29 MJ at 475 (footnote omitted) (emphasis added); see also Van Horn, 26 MJ at 439 (Everett, C.J., concurring) (“[I]t is only fair that servicemembers accused of using drugs be given meaningful access to experts who are willing to challenge testing procedures and results.”); United States v. Robinson, 39 MJ 88, 90 (CMA 1994) (Cox, J., dissenting) (condemning strict application of “golden rule” in urinalysis cases.)
*378In this light, I note that it was well known to the military judge that Mr. Cary Hall was expected to be the chief witness for the prosecution at this court-martial and was treated as such throughout this trial. It was also established that he was employed by the very laboratory which tested appellant’s urine and reported it positive. Finally, he was the supervising officer for the laboratory testing process during the period appellant’s urine was tested and was responsible for the reports on drugs generated by the laboratory for purposes of litigation. Thus, the defense, who repeatedly requested any independent expert (cf. Ndanyi, supra at 319), was ultimately provided one who was obviously conflicted. See Burnette, supra at 476 (unfair “to expect the defense to extract its ammunition from one of the very witnesses whose conclusions it was attacking”); Van Horn, supra at 437-38 (independent expert required over expert with connection to the challenged laboratory). This was legal error. Id.; see United States v. Crews, 781 F.2d 826, 834 (10th Cir.1986); United States v. Sloan, 776 F.2d 926, 929 (10th Cir.1985).

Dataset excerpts
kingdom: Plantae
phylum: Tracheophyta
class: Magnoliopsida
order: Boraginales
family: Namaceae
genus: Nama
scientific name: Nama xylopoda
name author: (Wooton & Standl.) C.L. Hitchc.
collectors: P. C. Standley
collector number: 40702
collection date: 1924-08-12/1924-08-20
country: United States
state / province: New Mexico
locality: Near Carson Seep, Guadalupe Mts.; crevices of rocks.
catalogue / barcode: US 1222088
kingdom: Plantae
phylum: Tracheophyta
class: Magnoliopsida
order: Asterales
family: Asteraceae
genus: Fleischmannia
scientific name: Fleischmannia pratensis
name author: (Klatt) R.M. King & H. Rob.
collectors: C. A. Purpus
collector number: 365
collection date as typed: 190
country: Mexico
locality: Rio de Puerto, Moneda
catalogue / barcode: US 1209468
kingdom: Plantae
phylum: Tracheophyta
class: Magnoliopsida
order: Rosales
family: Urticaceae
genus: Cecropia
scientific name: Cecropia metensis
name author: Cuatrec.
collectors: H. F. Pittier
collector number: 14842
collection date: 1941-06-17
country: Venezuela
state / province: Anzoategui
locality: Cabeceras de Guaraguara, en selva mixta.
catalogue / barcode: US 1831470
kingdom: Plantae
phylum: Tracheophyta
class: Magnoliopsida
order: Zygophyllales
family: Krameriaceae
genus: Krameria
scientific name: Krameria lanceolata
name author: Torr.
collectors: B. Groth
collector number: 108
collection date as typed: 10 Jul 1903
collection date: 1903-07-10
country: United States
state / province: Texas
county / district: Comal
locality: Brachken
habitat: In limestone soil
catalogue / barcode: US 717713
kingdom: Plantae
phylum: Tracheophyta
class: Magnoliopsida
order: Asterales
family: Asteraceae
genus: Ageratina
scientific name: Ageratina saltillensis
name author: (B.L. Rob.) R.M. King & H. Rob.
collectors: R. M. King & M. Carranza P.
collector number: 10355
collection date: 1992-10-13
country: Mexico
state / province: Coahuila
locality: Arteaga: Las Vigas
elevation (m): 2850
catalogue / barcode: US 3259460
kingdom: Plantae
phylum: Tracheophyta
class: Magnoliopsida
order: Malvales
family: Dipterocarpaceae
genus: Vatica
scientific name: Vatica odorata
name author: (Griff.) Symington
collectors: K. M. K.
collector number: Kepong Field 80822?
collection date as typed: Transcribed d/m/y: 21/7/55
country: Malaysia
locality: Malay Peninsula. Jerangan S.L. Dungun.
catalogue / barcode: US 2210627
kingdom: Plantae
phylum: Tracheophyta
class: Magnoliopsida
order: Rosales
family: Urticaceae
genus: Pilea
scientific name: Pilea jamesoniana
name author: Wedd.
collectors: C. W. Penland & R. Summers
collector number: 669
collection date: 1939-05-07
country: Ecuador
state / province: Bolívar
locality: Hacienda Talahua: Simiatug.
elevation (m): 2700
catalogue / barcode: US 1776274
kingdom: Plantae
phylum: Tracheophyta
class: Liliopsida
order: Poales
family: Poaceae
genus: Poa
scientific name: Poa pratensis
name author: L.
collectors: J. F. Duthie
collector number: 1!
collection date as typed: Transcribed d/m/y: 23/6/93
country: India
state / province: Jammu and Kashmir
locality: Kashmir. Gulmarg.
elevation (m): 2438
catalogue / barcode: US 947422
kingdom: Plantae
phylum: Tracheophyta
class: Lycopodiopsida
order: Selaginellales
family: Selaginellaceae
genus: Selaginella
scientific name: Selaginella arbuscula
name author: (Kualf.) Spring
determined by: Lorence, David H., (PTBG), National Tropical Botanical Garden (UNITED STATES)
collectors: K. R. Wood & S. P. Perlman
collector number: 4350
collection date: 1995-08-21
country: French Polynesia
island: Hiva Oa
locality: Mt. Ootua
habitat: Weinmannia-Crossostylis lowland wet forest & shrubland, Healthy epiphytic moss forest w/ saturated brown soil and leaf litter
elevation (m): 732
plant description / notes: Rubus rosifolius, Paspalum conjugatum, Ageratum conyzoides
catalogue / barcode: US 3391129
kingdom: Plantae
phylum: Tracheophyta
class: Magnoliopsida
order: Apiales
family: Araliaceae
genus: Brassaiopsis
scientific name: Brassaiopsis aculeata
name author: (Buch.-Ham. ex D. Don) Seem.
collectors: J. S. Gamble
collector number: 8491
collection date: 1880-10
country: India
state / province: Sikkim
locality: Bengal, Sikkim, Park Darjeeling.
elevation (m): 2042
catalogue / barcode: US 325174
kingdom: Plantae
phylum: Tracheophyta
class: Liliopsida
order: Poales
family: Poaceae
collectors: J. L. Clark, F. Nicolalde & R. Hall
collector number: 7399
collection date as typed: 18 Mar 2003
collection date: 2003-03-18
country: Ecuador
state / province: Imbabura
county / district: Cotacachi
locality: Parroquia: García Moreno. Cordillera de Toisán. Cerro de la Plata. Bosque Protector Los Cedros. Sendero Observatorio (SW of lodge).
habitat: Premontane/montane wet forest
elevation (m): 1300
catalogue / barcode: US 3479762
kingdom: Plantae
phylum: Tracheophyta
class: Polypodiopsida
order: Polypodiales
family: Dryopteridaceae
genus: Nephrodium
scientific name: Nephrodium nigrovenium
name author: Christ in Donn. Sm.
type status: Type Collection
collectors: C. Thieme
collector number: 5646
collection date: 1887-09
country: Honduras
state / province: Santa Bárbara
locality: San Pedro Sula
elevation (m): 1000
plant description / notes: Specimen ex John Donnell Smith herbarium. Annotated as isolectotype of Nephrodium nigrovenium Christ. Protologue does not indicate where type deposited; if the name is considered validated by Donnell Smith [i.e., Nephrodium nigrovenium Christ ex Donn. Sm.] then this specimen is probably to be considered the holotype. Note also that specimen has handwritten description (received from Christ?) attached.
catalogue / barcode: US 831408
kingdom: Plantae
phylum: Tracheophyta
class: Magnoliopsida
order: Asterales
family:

YOUR TASKS =
• A. In the opinion excerpt, who was expected to be the chief witness for the prosecution at the court-martial?
• B. Using the opinion excerpt, explain why the expert given to the defense is described as "obviously conflicted."
• C. Continue the opinion excerpt from the point where it ends.
The listing has nothing to do with the opinion excerpt.

REPLIES =
• A. Mr. Cary Hall was expected to be the chief witness for the prosecution.

• B. Mr. Cary Hall worked for the very laboratory that tested appellant's urine and reported it positive. He also supervised the testing during that period and was responsible for the laboratory's drug reports used in litigation. Relying on Burnette, the opinion says it is unfair to expect the defense to get its ammunition from a witness whose conclusions it was attacking.

• C.
Of course, even an erroneous denial of a defendant’s request for expert assistance does not per se require reversal of his conviction. See generally Moore v. Reynolds, 153 F.3d 1086, 1112 (10th Cir.1998) (undeveloped assertions that denied expert assistance would be beneficial do not show sufficient prejudice). Here, however, as noted above, the prosecution’s case against appellant rested entirely on urinalysis evidence. See generally United States v. Manuel, 43 MJ 282, 287 (1995); United States v. Murphy, 23 MJ 310 (CMA 1987) (drug convictions based exclusively on urinalysis evidence require careful scrutiny by factfinders and appellate courts). In addition, this urinalysis evidence was marginal in the sense that it exceeded the Department of Defense cutoff by a single nanogram/milliliter and was only “within 10 percent of the cutoff’ for its confirmation test. See Van Horn, supra at 437-38 (nanogram count and cutoff evidence goes to weight and reliability of prosecution’s case); see also United States v. Mack, 33 MJ 251 (CMA 1991).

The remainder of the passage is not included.